# Help understanding the Chain Rule book for derivatives

1. Dec 24, 2014

### MidgetDwarf

After completing calculus 2 with an A I now realize I know nothing of mathematics. We used stewart calculus and I did not really like it, due to alot of hand waiving.

I got an older edition of thomas calculus with analytic geometry 3rd ed, and so far I'm having a blast learning proofs from this book and the insight the author has.

I'm confused on p 78 from thomas about the proof of the chain rule for derivatives.

We are given x=f (t) and y=g (t) which are parametric equations.

If y=F (x) is a differential able function of x and x=f (t) is a differentiable function of t, then y=F [f(t)]=g (t)
is a differentiable function of t and g'(t)=F'(x) f'(t), or in other words dy/dx=(dy/dx)(dx/dt).

My attempt,

G: y=F [f (t) ]

Take the derivative of outside y=F (x) with respect to x.

Here is what is confusing me. If I take the derivative of the above function. It is dy/dx=F'(x)

Then taking the derivative of the inside function x=f (t) with respect to t.

Becomes dx/dt=f'(t)

Now we cancel out terms:(dy/dx)(dx/dt)=(dy/dt) ?

Can anyone she'd light on this please.

There is more to the proof where we have to use Linearization proof ( this part I understand).
Sorry for the winded post I'm pulling my beard out the night before Christmas trying to figure it out.

2. Dec 24, 2014

### Fredrik

Staff Emeritus
There's no cancellation in $\frac{dy}{dt}=\frac{dy}{dx}\frac{dx}{dt}$. dx, dy, dt are usually left undefined. I don't know a way to define them that enables you to view the chain rule as an example of a cancellation.

I prefer the following presentation of the chain rule:

I will never call f(x) a function. f is the function. f(x) is its value at x. So f(x) is typically a number.
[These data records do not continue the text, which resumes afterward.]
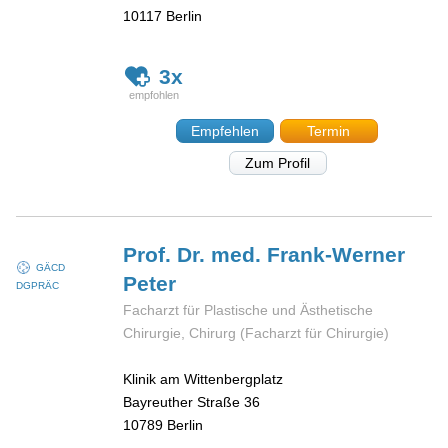
10117
Berlin
3x
Empfehlen
Termin
Zum Profil
Prof. Dr. med. Frank-Werner
GÄCD
Peter
DGPRÄC
Facharzt für Plastische und Ästhetische
Chirurgie, Chirurg (Facharzt für Chirurgie)
Klinik am Wittenbergplatz
Bayreuther Straße 36
10789
Berlin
Let f and g be functions such that the range of g is a subset of the domain of f. Then we can define a new function $f\circ g$ by $(f\circ g)(x)=f(g(x))$ for all x in the domain of g. The function $f\circ g$ is called the composition of f and g. The chain rule says that
$$(f\circ g)'(x)=f'(g(x))g'(x)$$ for all x in the domain of g.

There are many ways to prove this result. Unfortunately they're all kind of difficult. The straightforward proof (a direct application of the definitions of limit and derivative) is kind of complicated, and the short proofs are tricky. See posts #6 and #7 here for a non-rigorous argument followed by a proof.

3. Dec 25, 2014

### MidgetDwarf

Thank you Mr Fredrick, for the alternative ways to prove the chain rule. It seems that It is currently beyond my level to fully grasp the proof. I will study it a bit more to see if I can get more insight. I really appreciate it.